SOME 150 YOUNG people from more than 33 communities in Clarendon got the chance to give their input into Jamaica’s climate change policy at a youth forum in May Pen last month.
The forum was hosted on May 7 by the Adaptation Programme and Financing Mechanism (AP&FM) of the Pilot Programme for Climate Resilience.
“We wanted to make the youth more aware of issues surrounding climate change and how, within their own space, they can implement strategies to adapt,” said Bridgette Barrett, community animator with the AP&FM.
“We also wanted to help them to inform the climate change policy. They will get the opportunity to let their voices be heard on the policy,” she added.
The young people, drawn mainly from communities in and around the Upper Rio Minho Watershed area in the parish where the AP&FM focuses, spent the day getting familiar with climate change and how it will impact them.

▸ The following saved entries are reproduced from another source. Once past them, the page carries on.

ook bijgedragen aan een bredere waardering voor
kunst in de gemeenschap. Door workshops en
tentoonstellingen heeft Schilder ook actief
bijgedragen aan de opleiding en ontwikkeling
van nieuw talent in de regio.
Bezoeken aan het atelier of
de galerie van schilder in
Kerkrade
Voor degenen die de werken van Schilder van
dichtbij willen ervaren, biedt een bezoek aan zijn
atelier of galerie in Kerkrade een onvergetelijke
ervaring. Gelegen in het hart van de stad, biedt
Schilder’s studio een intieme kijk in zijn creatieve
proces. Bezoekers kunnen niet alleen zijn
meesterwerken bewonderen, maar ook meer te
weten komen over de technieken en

Presentations were made by the National Meteorological Office of Jamaica; Jhannel Tomlinson, Jamaica’s youth representative to the UN Climate Talks and the Youth Environmental Advocacy Programme (YEAP) of the Ministry of Economic Growth and Job Creation (MEGJC).
“We partnered with the YEAP to present the climate change policy and get the young people to give their thoughts on it. So the YEAP can then use that to inform the policy revisions,” explained Winsome Townsend, project manager of the AP&FM.
The AP&FM is a five-year project being implemented under the MEGJC, with funding from the Inter-American Development Bank through the Climate Investment Funds. It focuses on mainstreaming climate change into national policies and vulnerable sectors. The Upper Rio Minho Watershed in Clarendon is one of its focus areas for climate adaptation work.